Royal Dutch Shell, Europe’s largest oil company, expects to make robust investments in Brazil’s offshore resources, hoping to quadruple oil and gas output of the country by 2020, while predicting that oil prices would rebound this year to levels that would allow production in Brazil’s ultra deepwater fields to break even, Reuters reported.
Shell is a leading investor in Brazil’s offshore fields — known as pre-salt because they lie under a layer of the compound — and has strengthened its position through the $52b takeover of BG Group.

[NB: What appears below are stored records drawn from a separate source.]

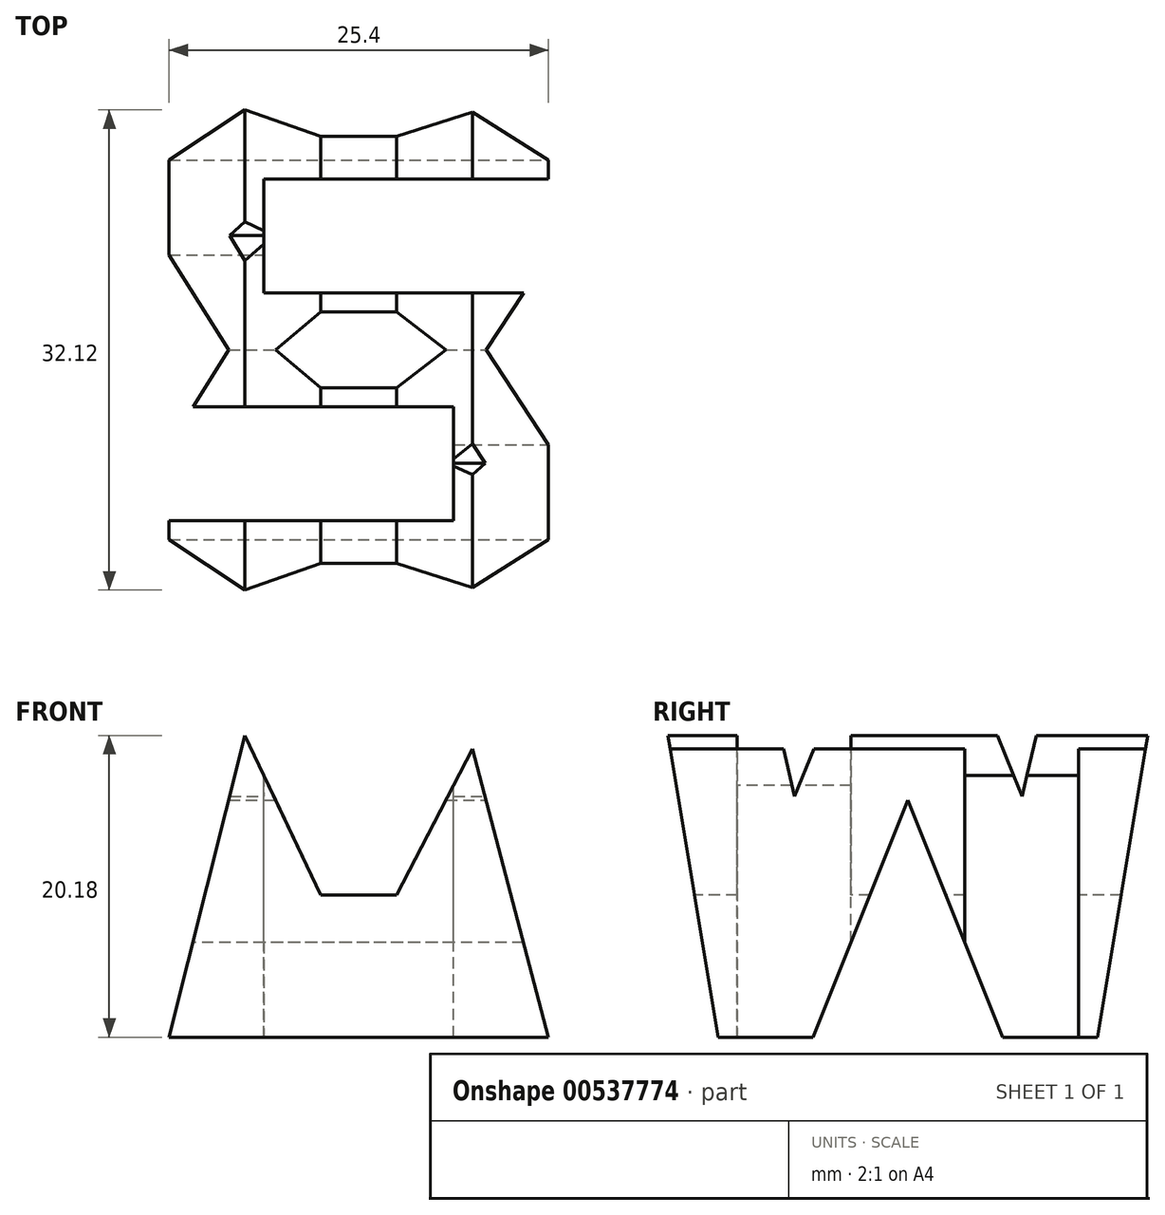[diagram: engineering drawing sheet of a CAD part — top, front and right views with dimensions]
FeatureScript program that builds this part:
annotation { "Feature Type Name" : "Feature", "Feature Type Description" : "" }
export const myFeature = defineFeature(function(context is Context, id is Id, definition is map)
    precondition{}
    {
        {
            var Q0;
            Q0=qCreatedBy(makeId("Front.planeOp"),FACE);
            var sketch = newSketch(context, id + "F0", { "sketchPlane" : qUnion([Q0])});
            skLineSegment(sketch, "E0", {"start": v(0, 0) * mm, "end": v(0, 38.1) * mm});
            skLineSegment(sketch, "E1", {"start": v(38.1, 38.1) * mm, "end": v(38.1, 0) * mm});
            skLineSegment(sketch, "E2", {"start": v(0, 0) * mm, "end": v(38.1, 0) * mm});
            skLineSegment(sketch, "E3", {"start": v(0, 38.1) * mm, "end": v(38.1, 38.1) * mm});
            skSolve(sketch);
        }
        {
            var Q0;
            Q0 = qSketchRegion(id + "F0", true);
            extrude(context, id + "F1", {"entities" : qUnion([Q0]), "depth" : 38.1 * mm, "offsetDistance" : 25.4 * mm});
        }
        {
            var Q0;
            Q0=qCreatedBy(makeId("Front.planeOp"),FACE);
            cPlane(context, id + "F2", {"entities" : qUnion([Q0]), "cplaneType" : CPlaneType.OFFSET, "offset" : 38.1 * mm, "width" : 152.4 * mm, "height" : 152.4 * mm});
        }
        {
            var Q0;
            Q0=qCreatedBy(makeId("Right.planeOp"),FACE);
            cPlane(context, id + "F3", {"entities" : qUnion([Q0]), "cplaneType" : CPlaneType.OFFSET, "offset" : 38.1 * mm, "width" : 152.4 * mm, "height" : 152.4 * mm});
        }
        {
            var Q0;
            Q0=qCreatedBy(makeId("Top.planeOp"),FACE);
            cPlane(context, id + "F4", {"entities" : qUnion([Q0]), "cplaneType" : CPlaneType.OFFSET, "offset" : 38.1 * mm, "width" : 152.4 * mm, "height" : 152.4 * mm});
        }
        {
            var Q0;
            Q0=qCreatedBy(id+"F3.planeOp",FACE);
            var sketch = newSketch(context, id + "F5", { "sketchPlane" : qUnion([Q0])});
            skLineSegment(sketch, "E4.bottom", {"start": v(0, 0) * mm, "end": v(-38.1, 0) * mm});
            skLineSegment(sketch, "E4.top", {"start": v(0, 38.1) * mm, "end": v(-38.1, 38.1) * mm});
            skLineSegment(sketch, "E4.left", {"start": v(0, 0) * mm, "end": v(0, 38.1) * mm});
            skLineSegment(sketch, "E4.right", {"start": v(-38.1, 0) * mm, "end": v(-38.1, 38.1) * mm});
            skLineSegment(sketch, "E5", {"start": v(-38.1, 38.1) * mm, "end": v(-31.75, 0) * mm});
            skLineSegment(sketch, "E6", {"start": v(-31.75, 38.1) * mm, "end": v(-26.64, 16.1) * mm});
            skLineSegment(sketch, "E7", {"start": v(-26.64, 16.1) * mm, "end": v(-21.56, 28.58) * mm});
            skLineSegment(sketch, "E8", {"start": v(-21.56, 28.58) * mm, "end": v(-16.48, 28.58) * mm});
            skLineSegment(sketch, "E9", {"start": v(-16.48, 28.58) * mm, "end": v(-11.4, 16.1) * mm});
            skLineSegment(sketch, "E10", {"start": v(-11.4, 16.1) * mm, "end": v(-6.35, 38.1) * mm});
            skLineSegment(sketch, "E11", {"start": v(0, 38.1) * mm, "end": v(-6.35, 0) * mm});
            skLineSegment(sketch, "E12", {"start": v(-31.75, 0) * mm, "end": v(-25.4, 0) * mm});
            skLineSegment(sketch, "E13", {"start": v(-25.4, 0) * mm, "end": v(-19.05, 15.88) * mm});
            skLineSegment(sketch, "E14", {"start": v(-19.05, 15.88) * mm, "end": v(-12.7, 0) * mm});
            skLineSegment(sketch, "E15", {"start": v(-12.7, 0) * mm, "end": v(-6.35, 0) * mm});
            skSolve(sketch);
        }
        {
            var Q0;
            {var subQ0=sQuery(id+"F5.wireOp",EDGE,"E6");Q0=makeQuery(id+"F5.imprint","IMPRINT",FACE,{"disambiguationData":[TD([[makeQuery(id+"F5.imprint","IMPRINT",EDGE,{"derivedFrom":subQ0}),1.0]])]});}
            var Q1;
            {var subQ0=sQuery(id+"F5.wireOp",EDGE,"E4.left");Q1=makeQuery(id+"F5.imprint","IMPRINT",FACE,{"disambiguationData":[TD([[makeQuery(id+"F5.imprint","IMPRINT",EDGE,{"derivedFrom":subQ0}),1.0]])]});}
            var Q2;
            {var subQ0=sQuery(id+"F5.wireOp",EDGE,"E13");Q2=makeQuery(id+"F5.imprint","IMPRINT",FACE,{"disambiguationData":[TD([[makeQuery(id+"F5.imprint","IMPRINT",EDGE,{"derivedFrom":subQ0}),-1.0]])]});}
            var Q3;
            {var subQ0=sQuery(id+"F5.wireOp",EDGE,"E4.right");Q3=makeQuery(id+"F5.imprint","IMPRINT",FACE,{"disambiguationData":[TD([[makeQuery(id+"F5.imprint","IMPRINT",EDGE,{"derivedFrom":subQ0}),-1.0]])]});}
            extrude(context, id + "F6", {"entities" : qUnion([Q0, Q1, Q2, Q3]), "operationType" : NewBodyOperationType.REMOVE, "oppositeDirection" : true, "depth" : 38.1 * mm, "offsetDistance" : 25.4 * mm});
        }
        {
            var Q0;
            Q0=qCreatedBy(id+"F2.planeOp",FACE);
            var sketch = newSketch(context, id + "F7", { "sketchPlane" : qUnion([Q0])});
            skLineSegment(sketch, "E16", {"start": v(0, 0) * mm, "end": v(0, 38.1) * mm});
            skLineSegment(sketch, "E17", {"start": v(0, 38.1) * mm, "end": v(38.1, 38.1) * mm});
            skLineSegment(sketch, "E18", {"start": v(38.1, 38.1) * mm, "end": v(38.1, 0) * mm});
            skLineSegment(sketch, "E19", {"start": v(38.1, 0) * mm, "end": v(0, 0) * mm});
            skLineSegment(sketch, "E20", {"start": v(38.1, 0) * mm, "end": v(31.75, 38.1) * mm});
            skLineSegment(sketch, "E21", {"start": v(31.75, 38.1) * mm, "end": v(25.4, 38.1) * mm});
            skLineSegment(sketch, "E22", {"start": v(25.4, 38.1) * mm, "end": v(19.05, 22.22) * mm});
            skLineSegment(sketch, "E23", {"start": v(19.05, 22.22) * mm, "end": v(12.7, 38.1) * mm});
            skLineSegment(sketch, "E24", {"start": v(12.7, 38.1) * mm, "end": v(6.35, 38.1) * mm});
            skLineSegment(sketch, "E25", {"start": v(6.35, 38.1) * mm, "end": v(0, 0) * mm});
            skLineSegment(sketch, "E26", {"start": v(38.1, 0) * mm, "end": v(31.75, 0) * mm});
            skLineSegment(sketch, "E27", {"start": v(6.35, 0) * mm, "end": v(0, 0) * mm});
            skLineSegment(sketch, "E28", {"start": v(31.75, 0) * mm, "end": v(26.67, 19.3) * mm});
            skLineSegment(sketch, "E29", {"start": v(26.67, 19.3) * mm, "end": v(21.6, 9.52) * mm});
            skLineSegment(sketch, "E30", {"start": v(21.6, 9.52) * mm, "end": v(16.51, 9.52) * mm});
            skLineSegment(sketch, "E31", {"start": v(16.51, 9.52) * mm, "end": v(11.43, 20.18) * mm});
            skLineSegment(sketch, "E32", {"start": v(11.43, 20.18) * mm, "end": v(6.35, 0) * mm});
            skSolve(sketch);
        }
        {
            var Q0;
            {var subQ0=sQuery(id+"F7.wireOp",EDGE,"E16");Q0=makeQuery(id+"F7.imprint","IMPRINT",FACE,{"disambiguationData":[TD([[makeQuery(id+"F7.imprint","IMPRINT",EDGE,{"derivedFrom":subQ0}),-1.0]])]});}
            var Q1;
            {var subQ0=sQuery(id+"F7.wireOp",EDGE,"E22");Q1=makeQuery(id+"F7.imprint","IMPRINT",FACE,{"disambiguationData":[TD([[makeQuery(id+"F7.imprint","IMPRINT",EDGE,{"derivedFrom":subQ0}),-1.0]])]});}
            var Q2;
            {var subQ0=sQuery(id+"F7.wireOp",EDGE,"E18");Q2=makeQuery(id+"F7.imprint","IMPRINT",FACE,{"disambiguationData":[TD([[makeQuery(id+"F7.imprint","IMPRINT",EDGE,{"derivedFrom":subQ0}),-1.0]])]});}
            var Q3;
            Q3=makeQuery(id+"F7.imprint","IMPRINT",FACE,{"disambiguationData":[TD([[makeQuery(id+"F7.imprint","IMPRINT",EDGE,{"derivedFrom":sQuery(id+"F7.wireOp",EDGE,"E19")}),-1.0]])]});
            extrude(context, id + "F8", {"entities" : qUnion([Q0, Q1, Q2, Q3]), "operationType" : NewBodyOperationType.REMOVE, "oppositeDirection" : true, "depth" : 38.1 * mm, "offsetDistance" : 25.4 * mm});
        }
        {
            var Q0;
            Q0=qCreatedBy(id+"F4.planeOp",FACE);
            var sketch = newSketch(context, id + "F9", { "sketchPlane" : qUnion([Q0])});
            skLineSegment(sketch, "E33", {"start": v(0, 0) * mm, "end": v(0, -38.1) * mm});
            skLineSegment(sketch, "E34", {"start": v(0, -38.1) * mm, "end": v(38.1, -38.1) * mm});
            skLineSegment(sketch, "E35", {"start": v(38.1, -38.1) * mm, "end": v(38.1, 0) * mm});
            skLineSegment(sketch, "E36", {"start": v(38.1, 0) * mm, "end": v(0, 0) * mm});
            skLineSegment(sketch, "E37", {"start": v(38.1, -7.62) * mm, "end": v(12.7, -7.62) * mm});
            skLineSegment(sketch, "E38", {"start": v(12.7, -7.62) * mm, "end": v(12.7, -15.24) * mm});
            skLineSegment(sketch, "E39", {"start": v(12.7, -15.24) * mm, "end": v(38.1, -15.24) * mm});
            skLineSegment(sketch, "E40", {"start": v(0, -22.86) * mm, "end": v(25.4, -22.86) * mm});
            skLineSegment(sketch, "E41", {"start": v(25.4, -22.86) * mm, "end": v(25.4, -30.48) * mm});
            skLineSegment(sketch, "E42", {"start": v(25.4, -30.48) * mm, "end": v(0, -30.48) * mm});
            skSolve(sketch);
        }
        {
            var Q0;
            {var subQ0=sQuery(id+"F9.wireOp",EDGE,"E40");Q0=makeQuery(id+"F9.imprint","IMPRINT",FACE,{"disambiguationData":[TD([[makeQuery(id+"F9.imprint","IMPRINT",EDGE,{"derivedFrom":subQ0}),-1.0]])]});}
            var Q1;
            {var subQ0=sQuery(id+"F9.wireOp",EDGE,"E37");Q1=makeQuery(id+"F9.imprint","IMPRINT",FACE,{"disambiguationData":[TD([[makeQuery(id+"F9.imprint","IMPRINT",EDGE,{"derivedFrom":subQ0}),1.0]])]});}
            extrude(context, id + "F10", {"entities" : qUnion([Q0, Q1]), "operationType" : NewBodyOperationType.REMOVE, "oppositeDirection" : true, "depth" : 38.1 * mm, "offsetDistance" : 25.4 * mm});
        }
    });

But the collapse in the oil price, with Brent crude trading about $30 a barrel, has raised questions among investors about the viability of the Brazilian fields, according to Financial Times.
Nevertheless, thanks to BG’s large portfolio of assets in Brazil and Shell’s decision to buy 20% of the giant Libra offshore project in 2013, Brazil will be a key area for the Anglo-Dutch company as it focuses on liquefied natural gas and deepwater oil production, Shell CEO, Ben van Beurden, said. By adding BG’s large Brazilian offshore assets, Shell’s local output rose six-fold to about 240,000b/d of oil and natural gas equivalent (boepd), or 13% of Shell’s total of 1.8m boepd
Shell is rushing in as other companies cut back in the face of Brazil’s worst recession in decades, and as a plunge in oil prices and a corruption scandal at state-run Petroleo Brasileiro SA that has slowed local oil and gas growth.